TASKS FOR THIS EXERCISE:
A: Which two disciplines does neuroarchitecture draw on, according to the passage on neuroarchitecture?
B: Reproduce the neuroarchitecture passage from "Neuroarchitecture fuses thinking" up to and including "in different ways.".
*** Opening of SELECTED EXCERPT ***
Possibly even the most high end purveyors of home designs in NSW wouldn’t use the term neuroarchitecture, which is really a fancy way of describing how design affects our physiological state, physical health and general well-being.
However, taking a look at what neuroarchitecture means might certainly be of use to buyers of homes in Sydney, particularly at the high end of the market; considering many Australians spend 90 per cent of their time indoors, a truly healthy home is a worthwhile investment.
Neuroarchitecture fuses thinking from two disciplines: neuroscience and architecture. It has the benefit of giving designers, their clients, and those with an interest in health and wellbeing, a vocabulary to explain why we react to different spaces in different ways.
*** Close of SELECTED EXCERPT ***
*** Opening of PROVIDED MATERIAL ***
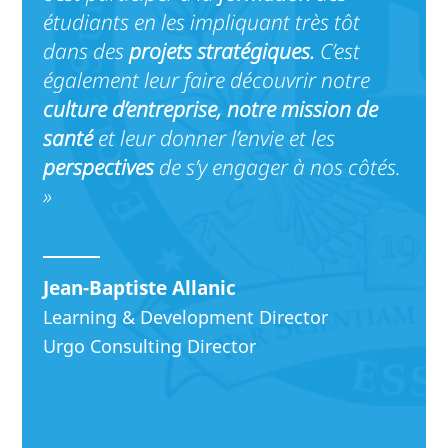
étudiants en les impliquant très tôt
dans des
projets stratégiques.
C’est
également leur faire découvrir notre
culture d’entreprise, notre mission de
santé
et leur donner l’envie et les
perspectives
de s’y engager à nos côtés.
»
Jean-Baptiste Allanic
Learning & Development Director
Urgo Consulting Director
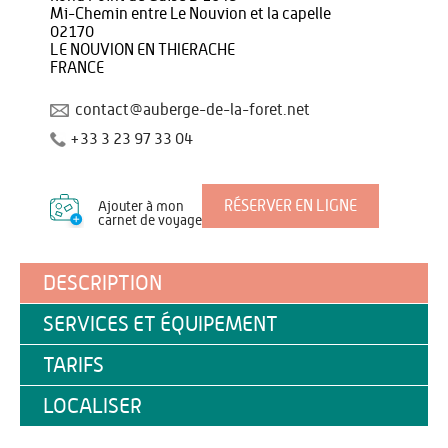
Mi-Chemin entre Le Nouvion et la capelle
02170
LE NOUVION EN THIERACHE
FRANCE
contact@auberge-de-la-foret.net
+33 3 23 97 33 04
RÉSERVER EN LIGNE
Ajouter à mon
carnet de voyage
DESCRIPTION
SERVICES ET ÉQUIPEMENT
TARIFS
LOCALISER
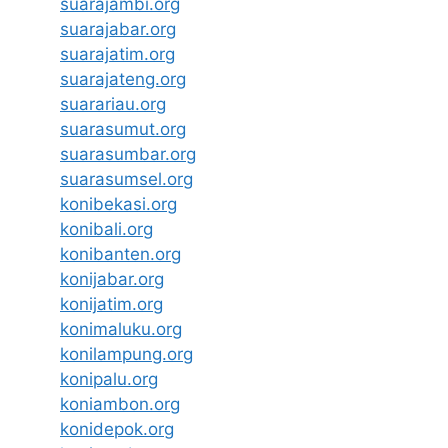
suarajambi.org
suarajabar.org
suarajatim.org
suarajateng.org
suarariau.org
suarasumut.org
suarasumbar.org
suarasumsel.org
konibekasi.org
konibali.org
konibanten.org
konijabar.org
konijatim.org
konimaluku.org
konilampung.org
konipalu.org
koniambon.org
konidepok.org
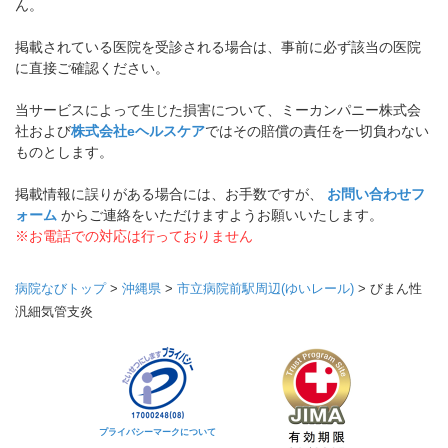
ん。
掲載されている医院を受診される場合は、事前に必ず該当の医院
に直接ご確認ください。
当サービスによって生じた損害について、ミーカンパニー株式会
社および
株式会社eヘルスケア
ではその賠償の責任を一切負わない
ものとします。
掲載情報に誤りがある場合には、お手数ですが、
お問い合わせフ
ォーム
からご連絡をいただけますようお願いいたします。
※お電話での対応は行っておりません
病院なびトップ
>
沖縄県
>
市立病院前駅周辺(ゆいレール)
>
びまん性
汎細気管支炎
プライバシーマークについて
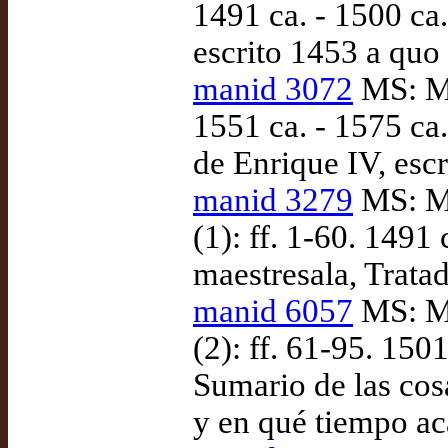
1491 ca. - 1500 ca
escrito 1453 a quo
manid 3072
MS: Ma
1551 ca. - 1575 ca
de Enrique IV, escr
manid 3279
MS: Ma
(1): ff. 1-60. 1491
maestresala, Tratad
manid 6057
MS: Ma
(2): ff. 61-95. 150
Sumario de las cos
y en qué tiempo ac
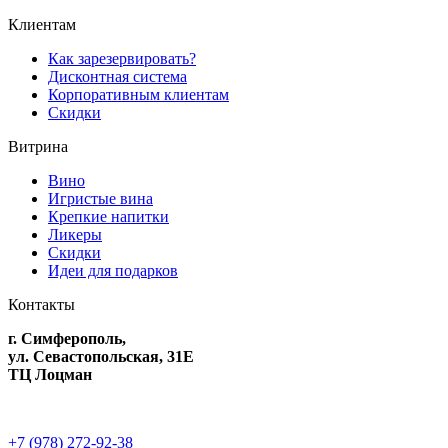
Клиентам
Как зарезервировать?
Дисконтная система
Корпоративным клиентам
Скидки
Витрина
Вино
Игристые вина
Крепкие напитки
Ликеры
Скидки
Идеи для подарков
Контакты
г. Симферополь,
ул. Севастопольская, 31Е
ТЦ Лоцман
+7 (978) 272-92-38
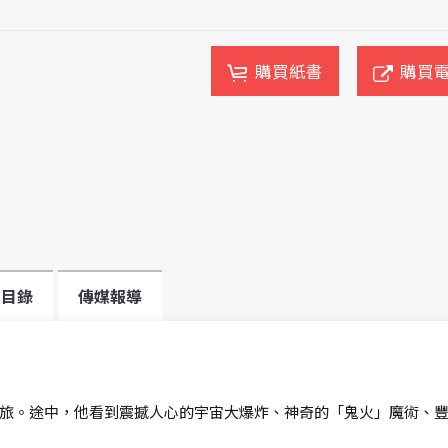
購買紙書
購買
目錄
傳媒報導
旅。途中，他看到震撼人心的宇宙大爆炸、神奇的「鬼火」魔術、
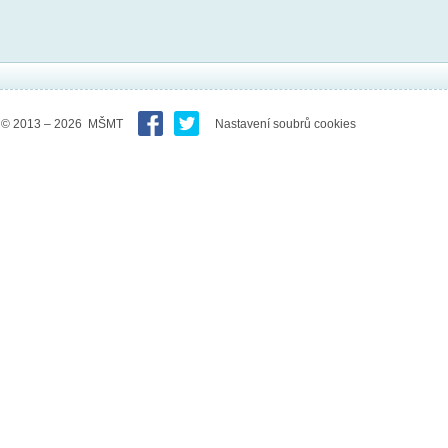
© 2013 – 2026 MŠMT
Nastavení soubrů cookies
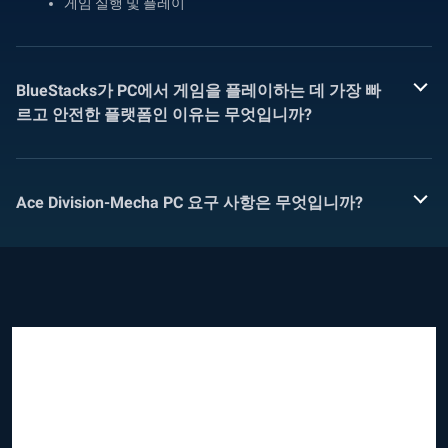
게임 실행 및 플레이
BlueStacks가 PC에서 게임을 플레이하는 데 가장 빠
르고 안전한 플랫폼인 이유는 무엇입니까?
Ace Division-Mecha PC 요구 사항은 무엇입니까?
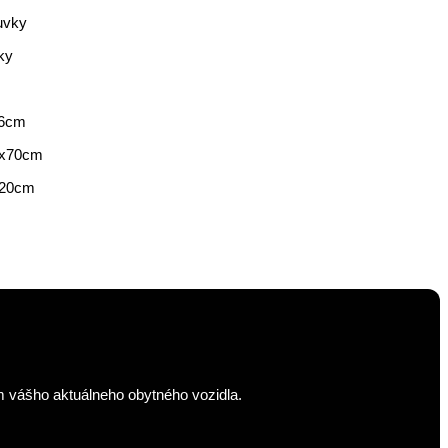
uvky
ky
46cm
1x70cm
120cm
m vášho aktuálneho obytného vozidla.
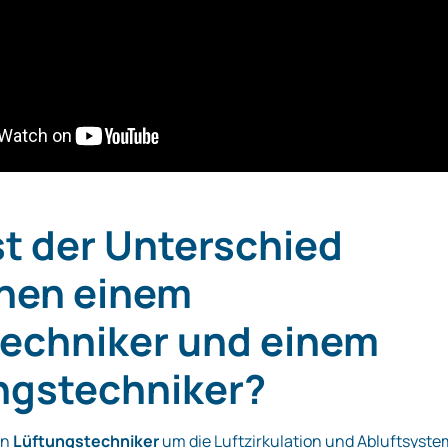
st der Unterschied
hen einem
techniker und einem
ngstechniker?
in
Lüftungstechniker
um die Luftzirkulation und Abluftsyst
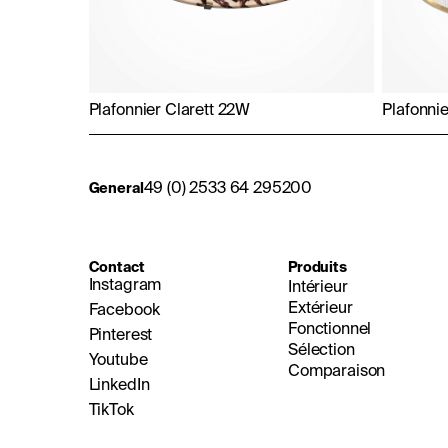
Plafonnier Clarett 22W
Plafonni
49 (0) 2533 64 295200
General
Contact
Produits
Instagram
Intérieur
Extérieur
Facebook
Fonctionnel
Pinterest
Sélection
Youtube
Comparaison
LinkedIn
TikTok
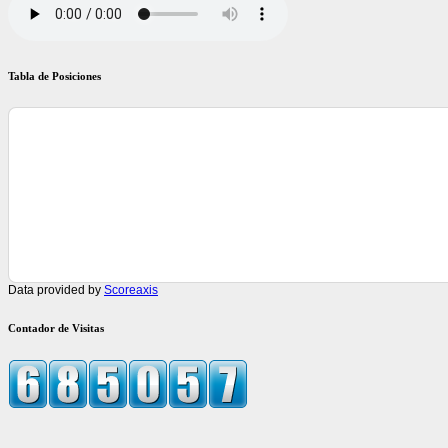
Tabla de Posiciones
Data provided by
Scoreaxis
Contador de Visitas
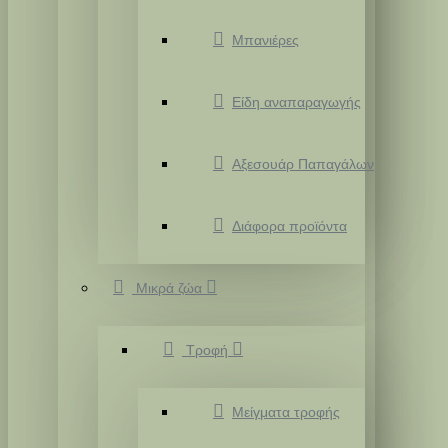
Μπανιέρες
Είδη αναπαραγωγής
Αξεσουάρ Παπαγάλων
Διάφορα προϊόντα
Μικρά ζώα
Τροφή
Μείγματα τροφής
*** Close of PROVIDED MATERIAL ***
ANSWERS TO EACH TASK:
A: Neuroscience and architecture.

B:
Neuroarchitecture fuses thinking from two disciplines: neuroscience and architecture. It has the benefit of giving designers, their clients, and those with an interest in health and wellbeing, a vocabulary to explain why we react to different spaces in different ways.